'''
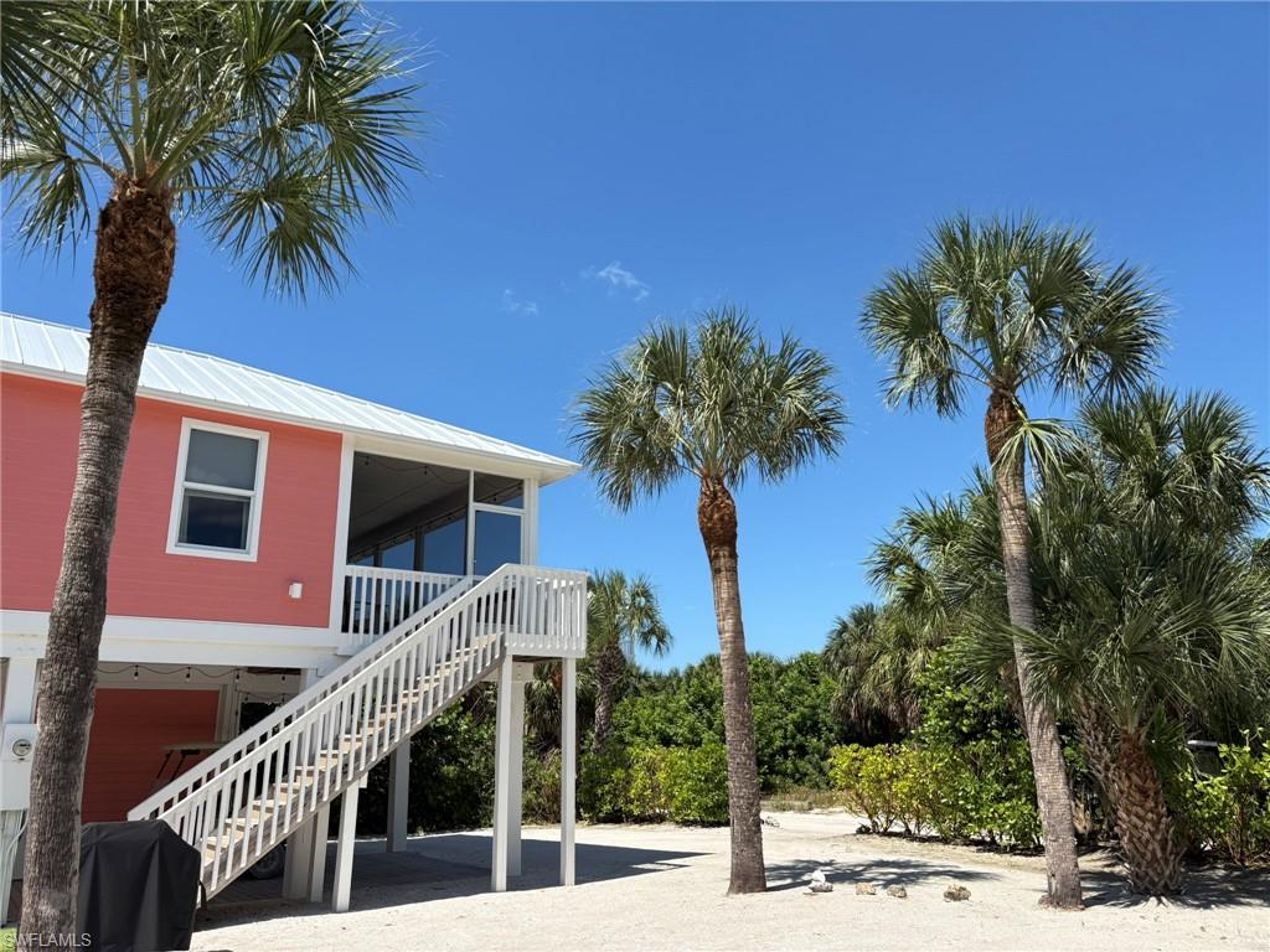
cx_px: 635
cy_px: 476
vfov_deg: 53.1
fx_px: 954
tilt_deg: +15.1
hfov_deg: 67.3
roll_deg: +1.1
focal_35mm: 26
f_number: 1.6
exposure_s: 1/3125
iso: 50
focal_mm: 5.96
'''
'''
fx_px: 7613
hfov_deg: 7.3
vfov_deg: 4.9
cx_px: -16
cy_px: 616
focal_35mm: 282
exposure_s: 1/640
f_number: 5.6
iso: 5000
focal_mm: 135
'''
Only the lines from the one containing "roll_deg: +1.1" through the one containing "focal_mm: 5.96" are to be retyped, both boundary lines included, with no other material.

roll_deg: +1.1
focal_35mm: 26
f_number: 1.6
exposure_s: 1/3125
iso: 50
focal_mm: 5.96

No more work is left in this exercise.